To some people, they believe that suicide is preventable. To some people it is but you are not going to catch the majority of people most at risk. You cannot stop every suicide. People have the right to kill themselves if they so choose to do so. It is the ones that survive that have the right to speak about it. Because those that survive depending on their reaction to their own attempt might be clues to whether they survive or not. I have survived the past several years despite making elaborate plans on killing myself. I really want to die but my reasons for living keep me going. I don’t like it but I can’t picture my sister telling my eight year old niece that I have passed on. She is my baby and I don’t want to hurt her or my other nieces or my nephew. My nephew is what kept me going during a very difficult time in my life. I wish that I had succeeded but because I didn’t, I got to see him grow into a man and graduate from high school. I didn’t think that he would or that I would live to see the day he did.

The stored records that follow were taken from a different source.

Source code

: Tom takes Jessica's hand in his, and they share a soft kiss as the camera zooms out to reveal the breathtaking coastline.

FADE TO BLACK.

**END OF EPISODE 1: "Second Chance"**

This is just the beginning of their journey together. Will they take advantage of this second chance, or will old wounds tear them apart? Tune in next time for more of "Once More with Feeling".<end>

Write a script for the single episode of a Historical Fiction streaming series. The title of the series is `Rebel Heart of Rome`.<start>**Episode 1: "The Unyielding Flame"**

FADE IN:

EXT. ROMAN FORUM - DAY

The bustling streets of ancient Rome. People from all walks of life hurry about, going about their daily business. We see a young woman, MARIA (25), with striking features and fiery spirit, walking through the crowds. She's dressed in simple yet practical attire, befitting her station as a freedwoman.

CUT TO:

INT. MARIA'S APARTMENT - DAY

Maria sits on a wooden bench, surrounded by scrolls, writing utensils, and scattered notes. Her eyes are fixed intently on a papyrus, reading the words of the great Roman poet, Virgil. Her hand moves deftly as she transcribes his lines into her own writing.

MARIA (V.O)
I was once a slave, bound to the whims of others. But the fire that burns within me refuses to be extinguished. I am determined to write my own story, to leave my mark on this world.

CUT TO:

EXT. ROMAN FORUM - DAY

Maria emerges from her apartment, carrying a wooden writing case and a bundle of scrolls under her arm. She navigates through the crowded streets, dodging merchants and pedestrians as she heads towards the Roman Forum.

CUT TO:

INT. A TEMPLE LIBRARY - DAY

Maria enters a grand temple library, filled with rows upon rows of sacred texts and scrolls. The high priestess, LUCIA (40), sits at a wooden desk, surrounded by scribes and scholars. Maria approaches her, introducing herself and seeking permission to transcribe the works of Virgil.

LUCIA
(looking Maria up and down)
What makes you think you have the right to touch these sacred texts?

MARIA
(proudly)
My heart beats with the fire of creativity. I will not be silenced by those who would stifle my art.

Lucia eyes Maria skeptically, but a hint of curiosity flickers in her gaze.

It saddens me that I am still alive when all I want to be is dead. I don’t know why I preserve. Right now I am in a lot of pain and I don’t like it. I don’t know if I am going to get any sleep tonight because of it. Where is the training of medical doctors to handle chronic pain? There isn’t any. I don’t get asked what my mental status is during medical visits anymore. It is just assumed that I am ok because I have a smile on my face. Didn’t matter that the day before I was in so much pain that I was in bed all day, taking pain pills every four-six hours. Maybe I was happy because I could finally get out of the house and go to my doctor’s appointment and I wasn’t in pain. The siege was over with. But now it has returned and the meds have not kicked in yet to knock my big ass out. I am tired of living with chronic physical pain all the time. It sucks the life out of you, what ever life is. And if it doesn’t, your mental illness will surely do it for you. There is no reprieve. No relief in sight. And that is why suicide is what it is. For people that survive it, they should be able to say that they have. But no one does. There are a few people that have been coming out slowly through the AAS blog but I fear that the ones that don’t come out, are the ones that will try again and maybe succeed.

I am a failure of suicide attempts. And because it has been so long since my last one I am not going to try again any time soon. Least for now. So I am in pain and I have one option left to me…to suffer.